*** Opening Records shown ***

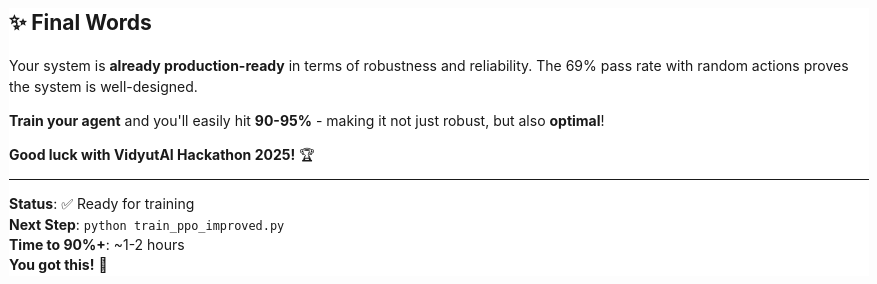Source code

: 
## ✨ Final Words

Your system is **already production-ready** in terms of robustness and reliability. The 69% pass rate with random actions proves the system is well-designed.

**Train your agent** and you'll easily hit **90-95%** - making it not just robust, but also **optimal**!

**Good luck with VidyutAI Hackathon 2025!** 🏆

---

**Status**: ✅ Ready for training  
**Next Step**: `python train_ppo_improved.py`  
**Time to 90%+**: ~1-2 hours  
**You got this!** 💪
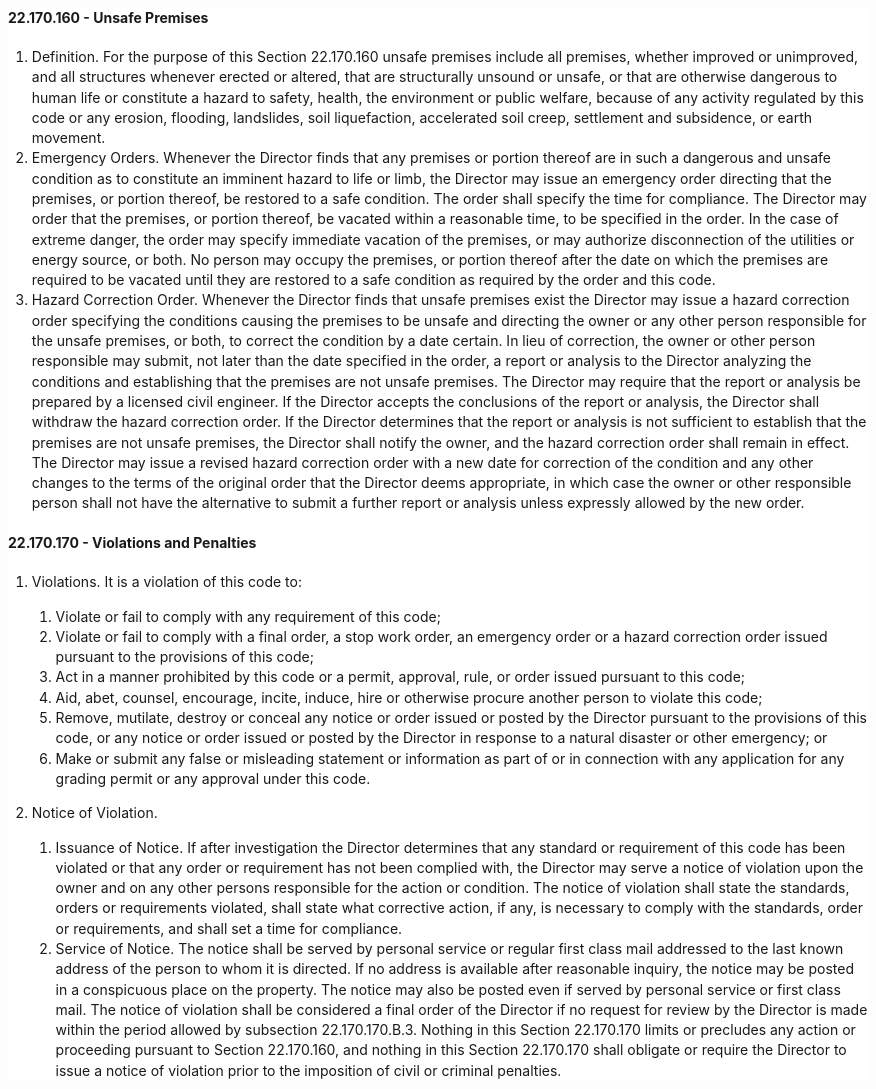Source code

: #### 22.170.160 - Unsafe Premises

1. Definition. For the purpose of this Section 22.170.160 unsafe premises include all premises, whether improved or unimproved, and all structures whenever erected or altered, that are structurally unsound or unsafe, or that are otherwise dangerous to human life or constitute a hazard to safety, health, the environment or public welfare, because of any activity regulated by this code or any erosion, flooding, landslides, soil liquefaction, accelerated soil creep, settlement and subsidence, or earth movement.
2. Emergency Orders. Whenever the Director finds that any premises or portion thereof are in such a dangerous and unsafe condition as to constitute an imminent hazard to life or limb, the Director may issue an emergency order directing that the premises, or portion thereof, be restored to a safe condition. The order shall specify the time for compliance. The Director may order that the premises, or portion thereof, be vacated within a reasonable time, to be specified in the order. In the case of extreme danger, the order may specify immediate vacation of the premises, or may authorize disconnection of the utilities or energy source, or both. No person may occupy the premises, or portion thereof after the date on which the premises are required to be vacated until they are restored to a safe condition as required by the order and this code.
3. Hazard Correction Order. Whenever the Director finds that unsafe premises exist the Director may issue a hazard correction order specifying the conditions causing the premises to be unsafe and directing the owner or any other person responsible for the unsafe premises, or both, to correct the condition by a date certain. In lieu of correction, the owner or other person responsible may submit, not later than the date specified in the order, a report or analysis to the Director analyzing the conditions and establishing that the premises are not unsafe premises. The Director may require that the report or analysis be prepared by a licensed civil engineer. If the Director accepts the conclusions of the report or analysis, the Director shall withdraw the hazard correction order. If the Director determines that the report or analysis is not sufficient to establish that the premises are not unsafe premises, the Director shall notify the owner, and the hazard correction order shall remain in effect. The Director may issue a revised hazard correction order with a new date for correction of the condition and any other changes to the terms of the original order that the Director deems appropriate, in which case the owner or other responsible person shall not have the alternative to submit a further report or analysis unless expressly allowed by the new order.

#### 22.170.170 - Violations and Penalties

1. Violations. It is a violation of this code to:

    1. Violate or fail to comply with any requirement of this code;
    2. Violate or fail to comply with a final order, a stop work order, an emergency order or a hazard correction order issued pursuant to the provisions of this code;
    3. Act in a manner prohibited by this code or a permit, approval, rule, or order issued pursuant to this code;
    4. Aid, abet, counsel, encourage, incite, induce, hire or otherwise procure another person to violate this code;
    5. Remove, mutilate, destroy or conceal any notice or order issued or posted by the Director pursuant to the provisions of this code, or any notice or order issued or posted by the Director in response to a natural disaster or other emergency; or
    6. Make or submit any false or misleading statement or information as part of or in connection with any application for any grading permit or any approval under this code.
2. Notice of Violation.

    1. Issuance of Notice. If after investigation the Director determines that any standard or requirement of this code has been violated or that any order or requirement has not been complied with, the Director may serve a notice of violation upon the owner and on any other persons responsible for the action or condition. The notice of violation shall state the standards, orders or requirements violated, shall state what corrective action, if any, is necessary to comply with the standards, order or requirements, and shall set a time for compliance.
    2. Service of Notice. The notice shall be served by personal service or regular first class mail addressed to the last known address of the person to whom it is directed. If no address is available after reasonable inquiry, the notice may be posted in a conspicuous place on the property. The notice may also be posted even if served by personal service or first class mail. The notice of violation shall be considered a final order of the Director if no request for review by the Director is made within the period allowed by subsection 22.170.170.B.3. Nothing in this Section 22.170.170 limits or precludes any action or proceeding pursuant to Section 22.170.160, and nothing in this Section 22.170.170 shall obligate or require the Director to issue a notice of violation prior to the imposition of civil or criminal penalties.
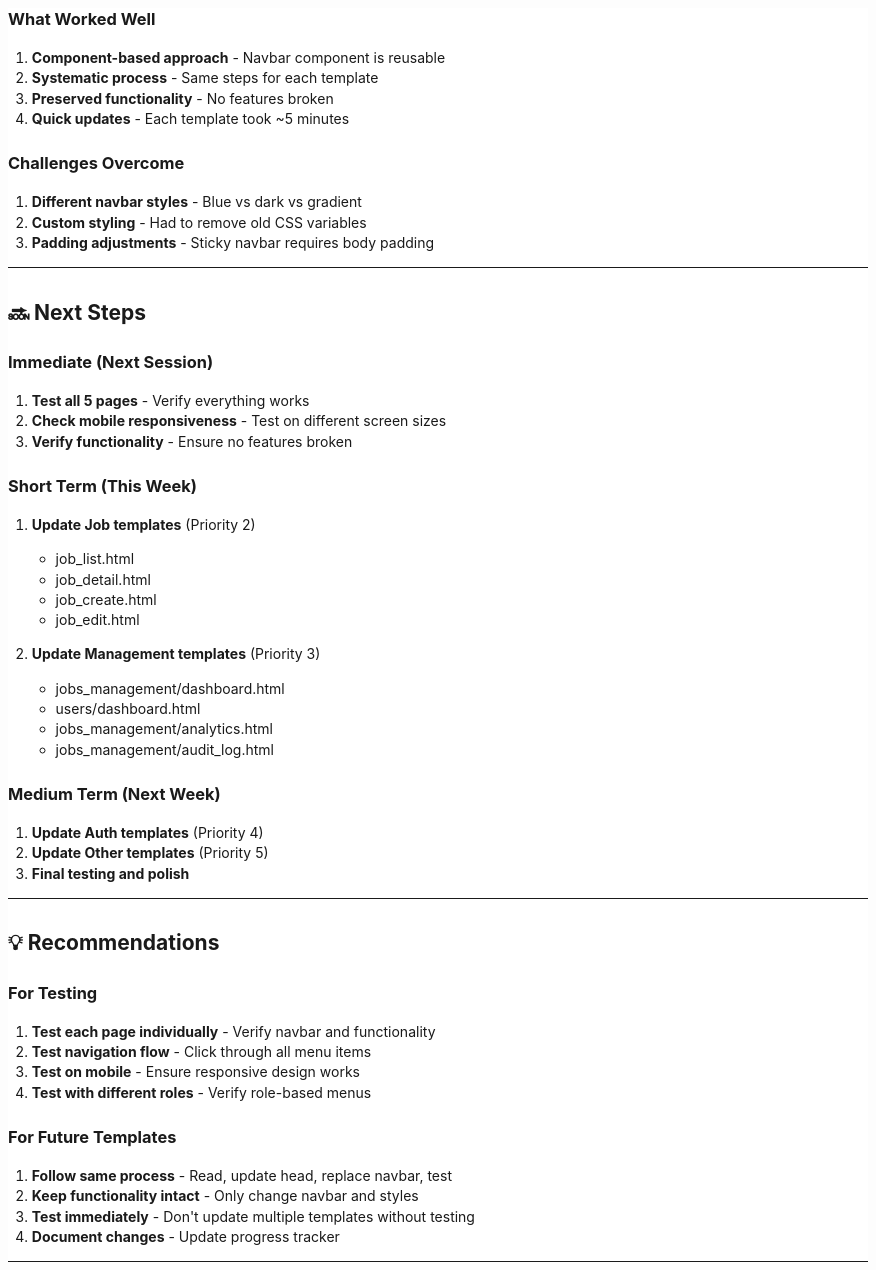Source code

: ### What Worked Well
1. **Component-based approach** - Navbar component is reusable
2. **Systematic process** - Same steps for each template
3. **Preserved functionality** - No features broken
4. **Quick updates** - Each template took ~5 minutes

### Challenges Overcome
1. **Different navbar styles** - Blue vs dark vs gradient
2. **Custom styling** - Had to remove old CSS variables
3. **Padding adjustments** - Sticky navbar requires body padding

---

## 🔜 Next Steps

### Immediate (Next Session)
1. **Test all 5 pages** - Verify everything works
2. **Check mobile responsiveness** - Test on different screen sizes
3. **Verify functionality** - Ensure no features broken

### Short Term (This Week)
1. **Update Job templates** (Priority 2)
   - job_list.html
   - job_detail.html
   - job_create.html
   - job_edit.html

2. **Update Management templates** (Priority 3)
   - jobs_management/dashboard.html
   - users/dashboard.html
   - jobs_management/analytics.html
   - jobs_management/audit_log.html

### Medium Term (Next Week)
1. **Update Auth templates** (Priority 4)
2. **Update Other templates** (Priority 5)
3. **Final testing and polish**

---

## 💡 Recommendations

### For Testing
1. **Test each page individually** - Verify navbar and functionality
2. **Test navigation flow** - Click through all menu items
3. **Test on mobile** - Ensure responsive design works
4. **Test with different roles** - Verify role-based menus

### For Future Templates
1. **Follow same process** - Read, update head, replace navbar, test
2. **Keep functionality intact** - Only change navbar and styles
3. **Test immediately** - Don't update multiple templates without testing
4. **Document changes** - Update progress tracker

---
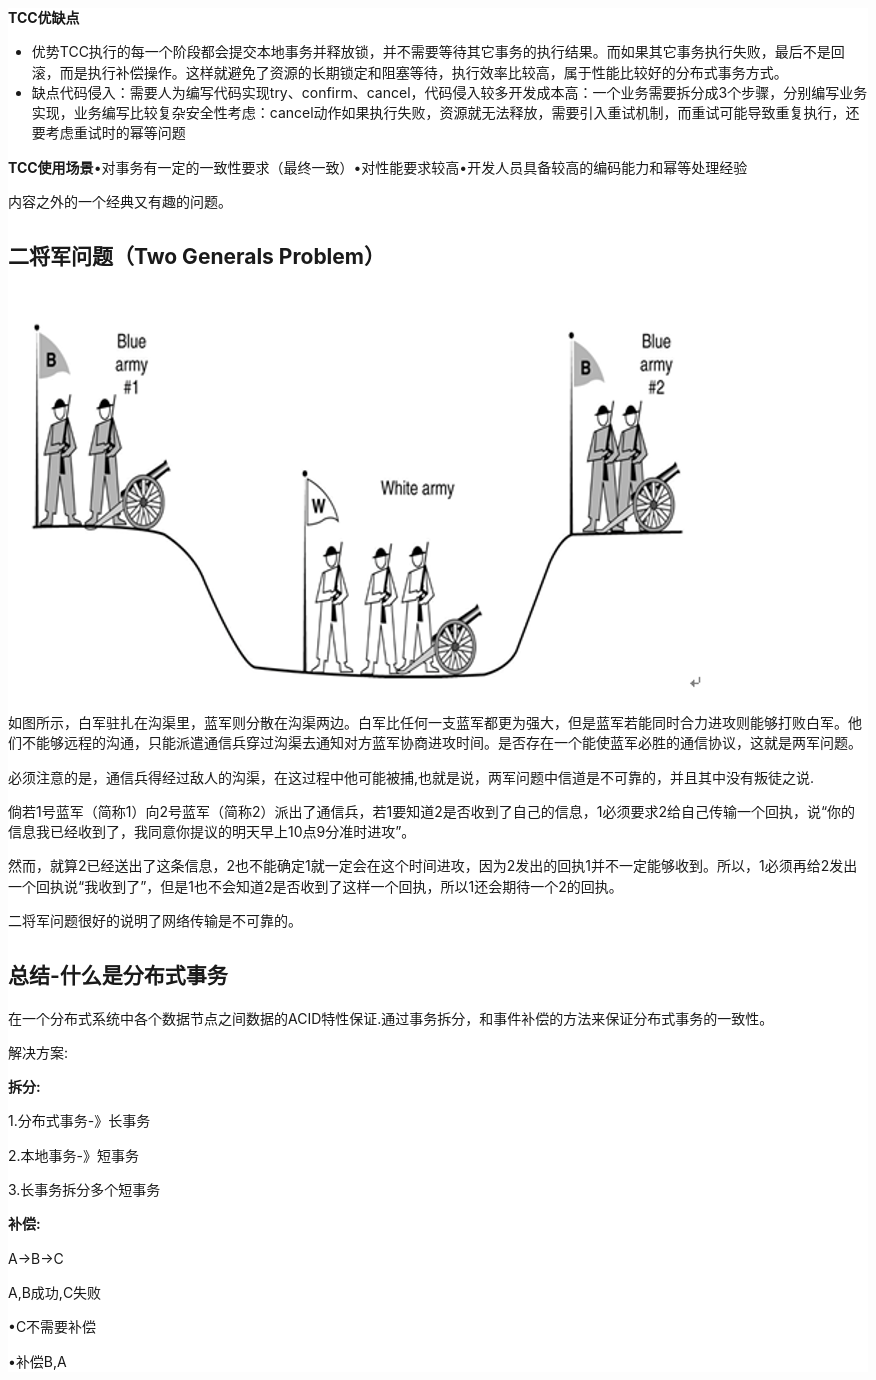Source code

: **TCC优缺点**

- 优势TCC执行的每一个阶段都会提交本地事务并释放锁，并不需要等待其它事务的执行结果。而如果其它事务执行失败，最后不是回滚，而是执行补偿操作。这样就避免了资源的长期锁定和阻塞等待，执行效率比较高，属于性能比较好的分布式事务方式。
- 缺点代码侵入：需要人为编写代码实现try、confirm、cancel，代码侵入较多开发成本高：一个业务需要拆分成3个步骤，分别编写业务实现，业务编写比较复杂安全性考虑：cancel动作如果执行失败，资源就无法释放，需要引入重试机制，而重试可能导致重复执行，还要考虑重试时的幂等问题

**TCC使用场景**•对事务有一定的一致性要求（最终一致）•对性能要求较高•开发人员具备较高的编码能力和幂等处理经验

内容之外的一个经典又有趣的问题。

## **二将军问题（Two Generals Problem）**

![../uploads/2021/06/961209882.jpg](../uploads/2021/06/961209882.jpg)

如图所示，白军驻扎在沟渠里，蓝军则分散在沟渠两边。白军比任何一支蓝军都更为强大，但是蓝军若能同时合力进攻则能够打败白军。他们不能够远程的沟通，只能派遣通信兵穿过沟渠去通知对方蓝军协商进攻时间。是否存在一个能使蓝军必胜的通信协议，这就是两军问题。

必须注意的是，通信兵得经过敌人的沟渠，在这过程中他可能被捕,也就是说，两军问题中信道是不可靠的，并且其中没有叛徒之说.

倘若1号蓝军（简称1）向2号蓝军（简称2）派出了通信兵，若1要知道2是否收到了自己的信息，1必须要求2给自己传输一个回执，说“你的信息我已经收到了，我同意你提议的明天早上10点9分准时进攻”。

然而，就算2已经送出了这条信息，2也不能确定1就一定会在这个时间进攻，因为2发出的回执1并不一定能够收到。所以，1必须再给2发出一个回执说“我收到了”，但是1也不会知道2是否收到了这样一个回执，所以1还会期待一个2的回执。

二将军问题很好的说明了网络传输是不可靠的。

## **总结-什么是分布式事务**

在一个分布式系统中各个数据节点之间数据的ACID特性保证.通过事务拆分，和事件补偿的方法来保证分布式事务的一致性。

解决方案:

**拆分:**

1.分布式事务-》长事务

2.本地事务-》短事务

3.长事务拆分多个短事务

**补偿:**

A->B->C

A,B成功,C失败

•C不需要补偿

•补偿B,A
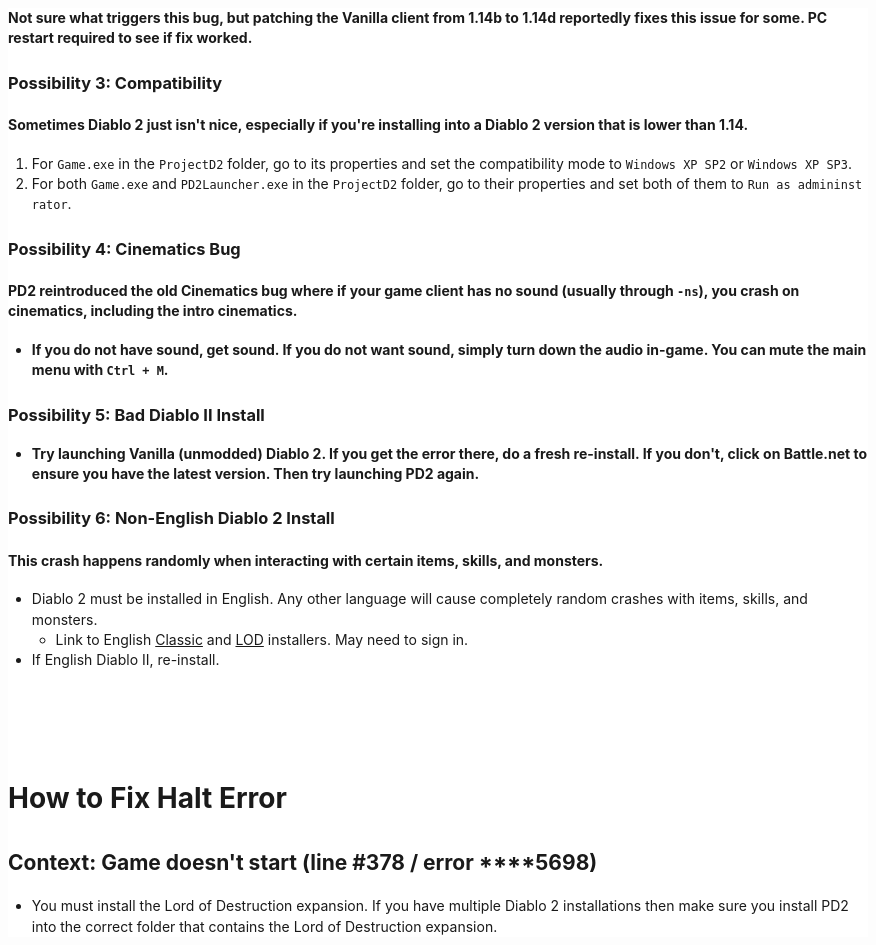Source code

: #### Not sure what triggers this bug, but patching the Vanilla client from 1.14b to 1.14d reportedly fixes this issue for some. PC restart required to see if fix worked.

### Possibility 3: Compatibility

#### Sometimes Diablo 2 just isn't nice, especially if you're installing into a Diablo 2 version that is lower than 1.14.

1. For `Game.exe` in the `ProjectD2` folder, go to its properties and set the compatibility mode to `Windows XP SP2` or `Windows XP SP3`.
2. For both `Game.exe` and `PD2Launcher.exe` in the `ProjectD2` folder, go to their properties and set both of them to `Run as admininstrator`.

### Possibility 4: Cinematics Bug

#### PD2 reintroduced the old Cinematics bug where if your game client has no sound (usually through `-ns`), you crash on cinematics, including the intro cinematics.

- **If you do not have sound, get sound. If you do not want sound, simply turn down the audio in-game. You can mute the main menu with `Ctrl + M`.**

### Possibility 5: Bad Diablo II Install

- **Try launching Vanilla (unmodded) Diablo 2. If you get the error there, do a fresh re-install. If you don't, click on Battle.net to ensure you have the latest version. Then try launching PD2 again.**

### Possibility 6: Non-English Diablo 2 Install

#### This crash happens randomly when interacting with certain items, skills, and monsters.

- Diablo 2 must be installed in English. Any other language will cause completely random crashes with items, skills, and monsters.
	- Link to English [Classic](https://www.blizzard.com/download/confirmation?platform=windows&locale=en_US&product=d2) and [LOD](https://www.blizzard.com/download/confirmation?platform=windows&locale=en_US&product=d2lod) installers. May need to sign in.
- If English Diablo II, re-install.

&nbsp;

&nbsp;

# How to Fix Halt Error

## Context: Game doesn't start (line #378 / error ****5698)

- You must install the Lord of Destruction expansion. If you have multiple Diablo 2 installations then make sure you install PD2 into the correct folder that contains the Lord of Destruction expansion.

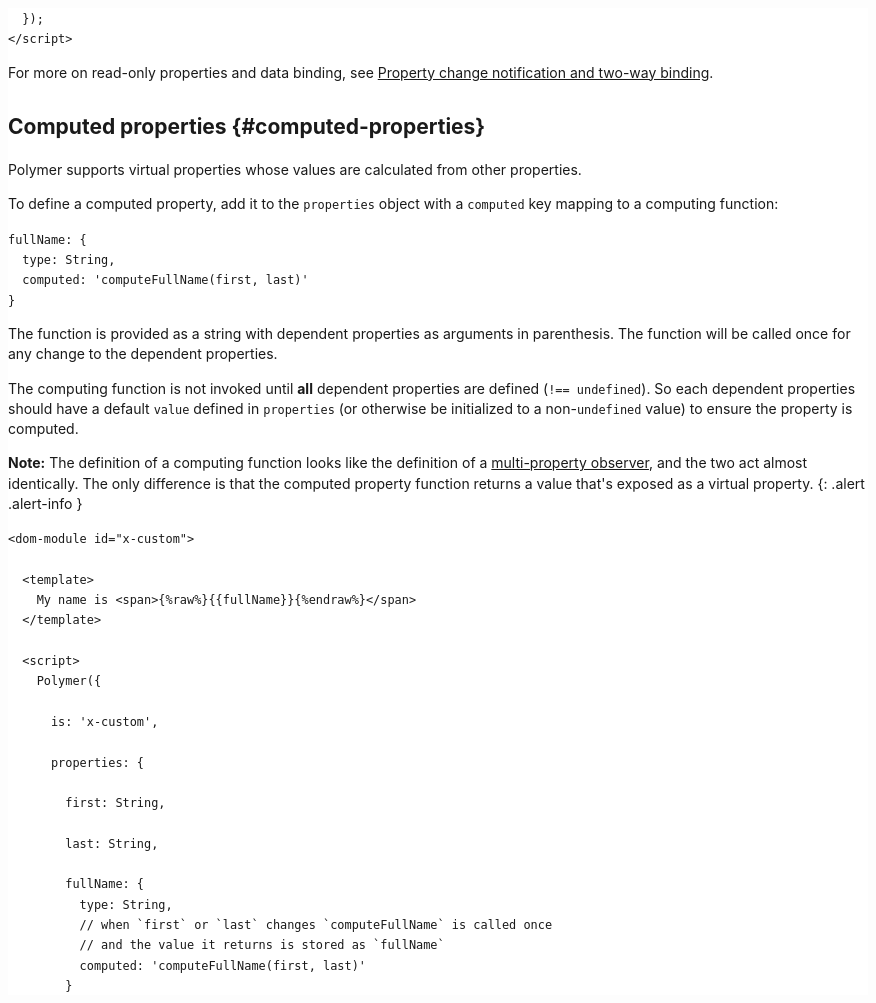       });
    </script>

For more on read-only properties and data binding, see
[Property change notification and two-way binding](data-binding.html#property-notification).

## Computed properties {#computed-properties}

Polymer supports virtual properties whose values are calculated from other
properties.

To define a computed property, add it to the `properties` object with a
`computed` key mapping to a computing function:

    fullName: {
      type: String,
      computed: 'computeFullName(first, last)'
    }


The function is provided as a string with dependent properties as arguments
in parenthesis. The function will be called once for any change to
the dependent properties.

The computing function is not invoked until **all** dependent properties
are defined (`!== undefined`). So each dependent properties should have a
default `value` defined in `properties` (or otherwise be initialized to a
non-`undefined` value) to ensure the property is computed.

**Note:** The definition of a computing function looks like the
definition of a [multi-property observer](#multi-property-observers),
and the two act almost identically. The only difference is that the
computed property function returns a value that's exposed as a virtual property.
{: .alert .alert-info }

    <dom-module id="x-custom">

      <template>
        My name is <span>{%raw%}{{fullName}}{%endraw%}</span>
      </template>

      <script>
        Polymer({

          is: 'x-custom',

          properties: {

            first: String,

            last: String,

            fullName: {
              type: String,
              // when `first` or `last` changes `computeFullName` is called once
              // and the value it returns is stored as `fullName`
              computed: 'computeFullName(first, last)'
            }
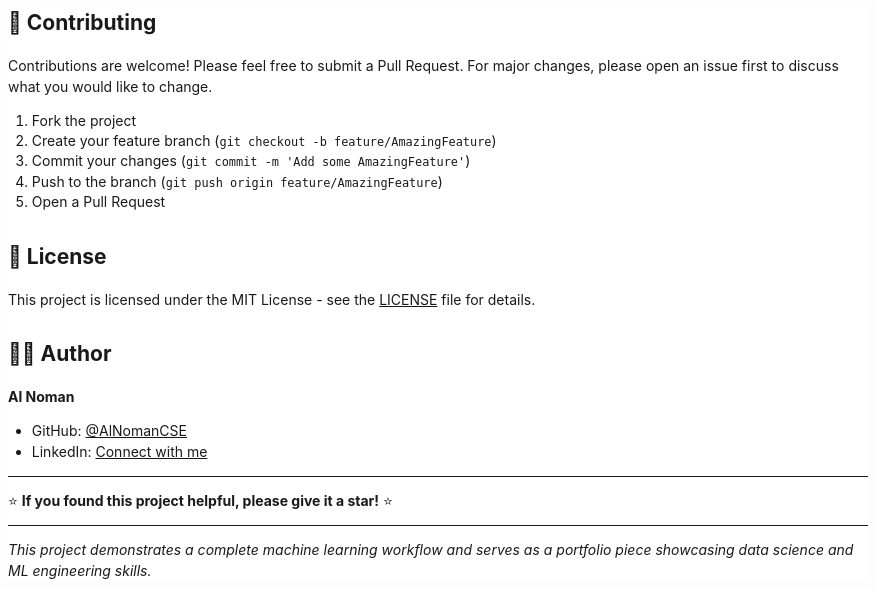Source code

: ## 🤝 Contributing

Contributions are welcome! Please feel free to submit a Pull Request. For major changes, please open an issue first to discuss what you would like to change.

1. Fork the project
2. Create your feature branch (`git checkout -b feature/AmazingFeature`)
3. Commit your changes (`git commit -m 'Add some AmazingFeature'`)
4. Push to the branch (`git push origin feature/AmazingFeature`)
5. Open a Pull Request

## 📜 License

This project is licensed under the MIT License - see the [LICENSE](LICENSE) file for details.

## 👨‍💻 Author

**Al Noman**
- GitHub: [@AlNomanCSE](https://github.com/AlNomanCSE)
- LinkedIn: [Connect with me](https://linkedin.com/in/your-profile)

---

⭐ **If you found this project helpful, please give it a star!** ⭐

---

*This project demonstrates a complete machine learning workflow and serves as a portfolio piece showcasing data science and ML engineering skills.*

*** Closing Records shown ***

§ **What you will do**
In the entries above, find each line with "issued" and list it.

§ **Output for this exercise**
    2. Violate or fail to comply with a final order, a stop work order, an emergency order or a hazard correction order issued pursuant to the provisions of this code;
    3. Act in a manner prohibited by this code or a permit, approval, rule, or order issued pursuant to this code;
    5. Remove, mutilate, destroy or conceal any notice or order issued or posted by the Director pursuant to the provisions of this code, or any notice or order issued or posted by the Director in response to a natural disaster or other emergency; or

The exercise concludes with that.